B. Implement a compensating control, such as an isolated VLAN.
,C. Ignore the vulnerability as the server is legacy.
D. Immediately decommission the server without notice.
🟢 B. Implement a compensating control, such as an isolated VLAN.
🔴 RATIONALE: Compensating controls allow for risk mitigation when a primary control, like patching, cannot
be applied due to technical constraints.
2. Which of the following best describes the "Diamond Model" of intrusion analysis?
A. A framework for calculating the financial impact of a breach.
B. A methodology for tracking the steps an attacker takes during an exploit.
C. A model relating adversary, infrastructure, capability, and victim.
D. A hierarchical structure for organizing a Security Operations Center.
🟢 C. A model relating adversary, infrastructure, capability, and victim.
🔴 RATIONALE: The Diamond Model focuses on the relationships between these four core features to
understand the context of an intrusion.
3. During an incident response, an analyst captures a suspicious file and wants to determine its behavior
without risking the host system. Which tool is most appropriate?
A. Wireshark
B. Nmap
C. Cuckoo Sandbox
D. Nessus
🟢 C. Cuckoo Sandbox
🔴 RATIONALE: A sandbox environment allows for the execution of suspicious files in an isolated environment
to observe their behavior safely.
, 4. A security analyst receives an alert regarding a spike in DNS traffic to a known malicious domain.

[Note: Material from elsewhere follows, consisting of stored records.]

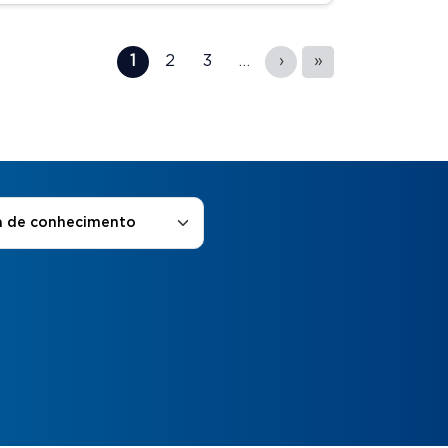
1
2
3
…
›
»
 de Interesse
*
a de conhecimento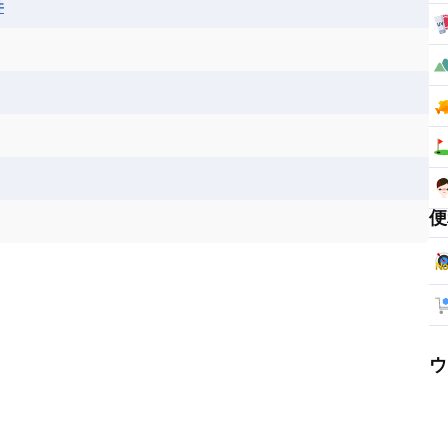
井
便
ウ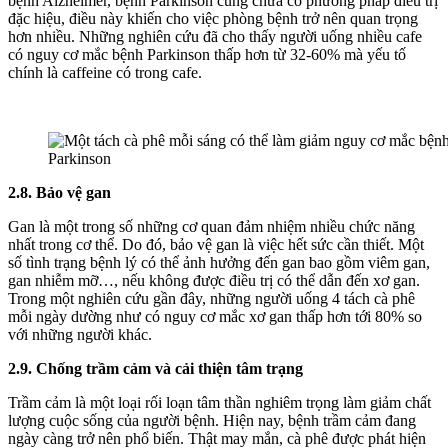
bệnh Alzheimer, bệnh Parkinson cũng chưa có phương pháp điều trị
đặc hiệu, điều này khiến cho việc phòng bệnh trở nên quan trọng
hơn nhiều. Những nghiên cứu đã cho thấy người uống nhiều cafe
có nguy cơ mắc bệnh Parkinson thấp hơn từ 32-60% mà yếu tố
chính là caffeine có trong cafe.
2.8. Bảo vệ gan
Gan là một trong số những cơ quan đảm nhiệm nhiều chức năng
nhất trong cơ thể. Do đó, bảo vệ gan là việc hết sức cần thiết. Một
số tình trạng bệnh lý có thể ảnh hưởng đến gan bao gồm viêm gan,
gan nhiễm mỡ…, nếu không được điều trị có thể dẫn đến xơ gan.
Trong một nghiên cứu gần đây, những người uống 4 tách cà phê
mỗi ngày dường như có nguy cơ mắc xơ gan thấp hơn tới 80% so
với những người khác.
2.9. Chống trầm cảm và cải thiện tâm trạng
Trầm cảm là một loại rối loạn tâm thần nghiêm trọng làm giảm chất
lượng cuộc sống của người bệnh. Hiện nay, bệnh trầm cảm đang
ngày càng trở nên phổ biến. Thật may mắn, cà phê được phát hiện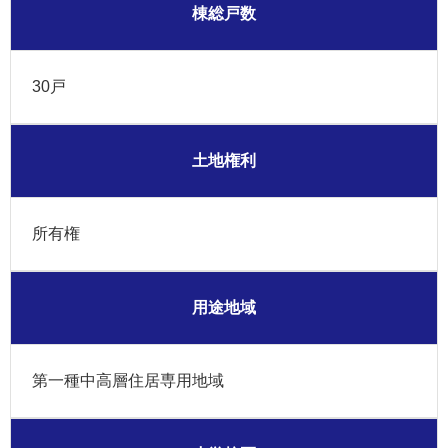
棟総戸数
30戸
土地権利
所有権
用途地域
第一種中高層住居専用地域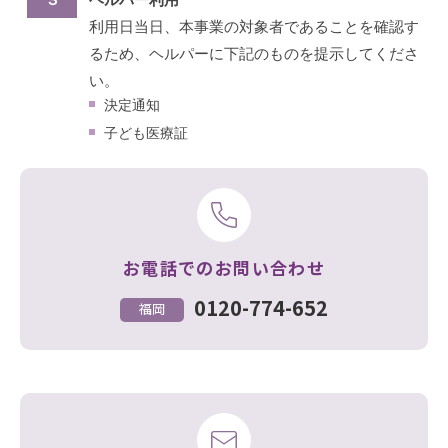
利用日当日、本事業の対象者であることを確認す
るため、ヘルパーに下記のものを提示してくださ
い。
決定通知
子ども医療証
お電話でのお問い合わせ
0120-774-652
福岡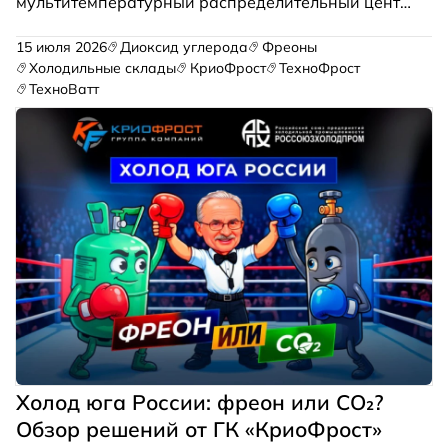
мультитемпературный распределительный центр
розничной сети «Магнит». Площадь
логистического комплекса составляет почти 47
15 июля 2026
Диоксид углерода
Фреоны
тысяч квадратных метров. Проект
Холодильные склады
КриоФрост
ТехноФрост
холодоснабжения реализован ГК «КриоФрост».
ТехноВатт
Холод юга России: фреон или CO₂?
Обзор решений от ГК «КриоФрост»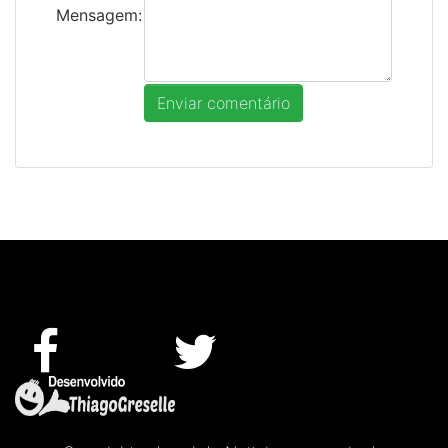
Mensagem: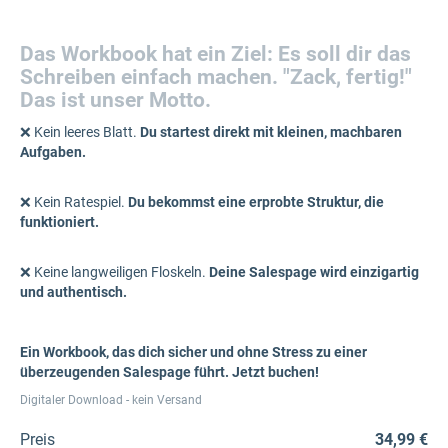
Das Workbook hat ein Ziel: Es soll dir das
Schreiben einfach machen. "Zack, fertig!"
Das ist unser Motto.
❌ Kein leeres Blatt.
Du startest direkt mit kleinen, machbaren
Aufgaben.
❌ Kein Ratespiel.
Du bekommst eine erprobte Struktur, die
funktioniert.
❌ Keine langweiligen Floskeln.
Deine Salespage wird einzigartig
und authentisch.
Ein Workbook, das dich sicher und ohne Stress zu einer
überzeugenden Salespage führt. Jetzt buchen!
Digitaler Download - kein Versand
Preis
34,99 €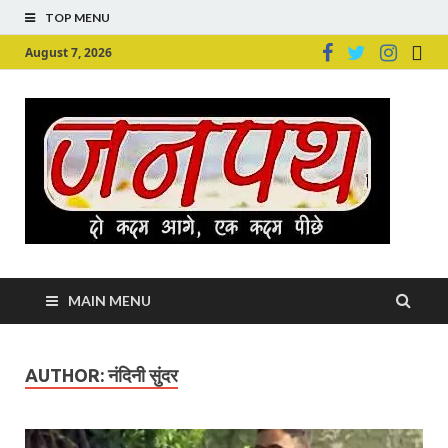
TOP MENU
August 7, 2026
Ju
Junpu
MAIN MENU
AUTHOR:
नंदिनी सुंदर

Which
type of attack is most likely occurring?
A. SQL Injection
B. Command and Control (C2) communication
C. Cross-Site Scripting (XSS)
D. ARP Spoofing
🟢 B. Command and Control (C2) communication
🔴 RATIONALE: Malware often uses DNS to beacon out to a C2 server to receive instructions or exfiltrate
data.
5. Which regulatory framework is specifically focused on the protection of electronic protected health
information (ePHI) in the United States?
A. GDPR
B. PCI DSS
C. HIPAA
D. SOX
🟢 C. HIPAA
🔴 RATIONALE: The Health Insurance Portability and Accountability Act (HIPAA) mandates security and
privacy standards for health information.

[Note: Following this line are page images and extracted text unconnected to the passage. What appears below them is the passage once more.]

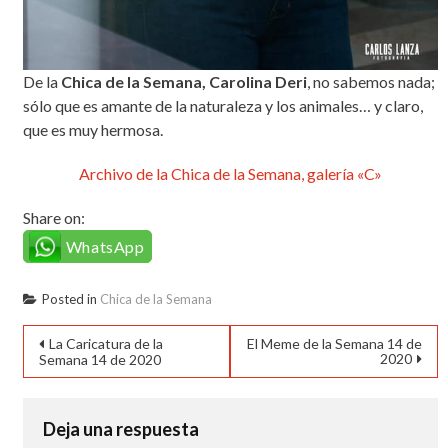
De la
Chica de la Semana, Carolina Deri
, no sabemos nada;
sólo que es amante de la naturaleza y los animales… y claro,
que es muy hermosa.
Archivo de la Chica de la Semana, galería «C»
Share on:
WhatsApp
Posted in
Chica de la Semana
Navegación
La Caricatura de la
El Meme de la Semana 14 de
2020
Semana 14 de 2020
de
entradas
Deja una respuesta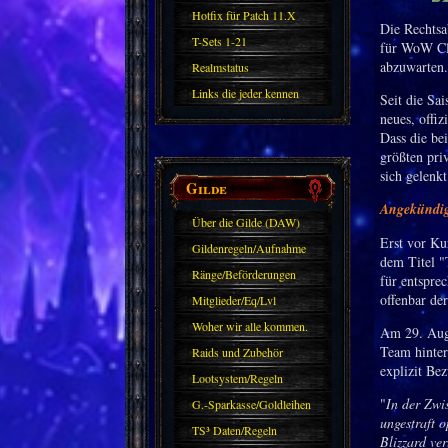
Hotfix für Patch 11.X
Die Rechtsa
T-Sets 1-21
für WoW Cla
abzuwarten.
Realmstatus
Links die jeder kennen
Seit die Sa
neues, offiz
sollte?! Oder nicht?
Dass die bei
größten pri
sich gelenkt
Gilde
Angekündigt
Über die Gilde (DAW)
Erst vor Ku
Gildenregeln/Aufnahme
dem Titel "
Ränge/Beförderungen
für entspre
offenbar de
Mitglieder/Eq/Lvl
Woher wir alle kommen.
Am 29. Augu
Team hinter
Raids und Zubehör
explizit Be
Lootsystem/Regeln
"
In der Zwi
G.-Sparkasse/Goldleihen
ungestraft 
TS³ Daten/Regeln
Blizzard ver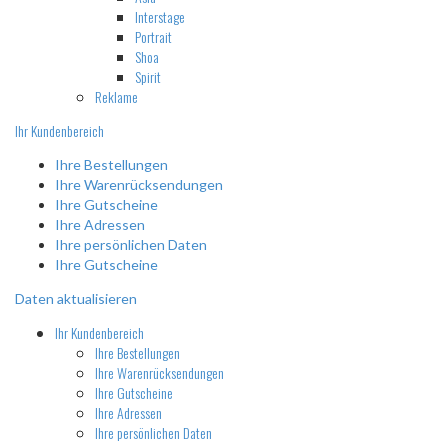
Interstage
Portrait
Shoa
Spirit
Reklame
Ihr Kundenbereich
Ihre Bestellungen
Ihre Warenrücksendungen
Ihre Gutscheine
Ihre Adressen
Ihre persönlichen Daten
Ihre Gutscheine
Daten aktualisieren
Ihr Kundenbereich
Ihre Bestellungen
Ihre Warenrücksendungen
Ihre Gutscheine
Ihre Adressen
Ihre persönlichen Daten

6. An organization wants to move its infrastructure to the cloud but must ensure that data from different
customers is logically separated. Which concept describes this?
A. Multi-tenancy
B. Serverless computing
C. Infrastructure as Code
D. Resource pooling
, 🟢 A. Multi-tenancy
🔴 RATIONALE: Multi-tenancy involves serving multiple customers from the same infrastructure while ensuring
data isolation and privacy.
7. While reviewing logs, an analyst sees a series of failed login attempts for several different accounts from a
single IP address within a short timeframe. What is this an example of?
A. Brute-force attack
B. Password spraying
C. Credential stuffing
D. Rainbow table attack
🟢 B. Password spraying
🔴 RATIONALE: Password spraying involves trying a few common passwords against many different accounts
to avoid account lockout.
8. Which of the following is the most effective way to prevent Cross-Site Request Forgery (CSRF) attacks?
A. Input validation
B. Anti-CSRF tokens
C. Web Application Firewall (WAF)
D. HTTPS encryption
🟢 B. Anti-CSRF tokens
🔴 RATIONALE: Unique, unpredictable tokens for each session ensure that requests are intentional and come
from the authenticated user.
9. A company discovers that an employee has been exfiltrating sensitive data via an encrypted USB drive.
Which type of threat does this represent?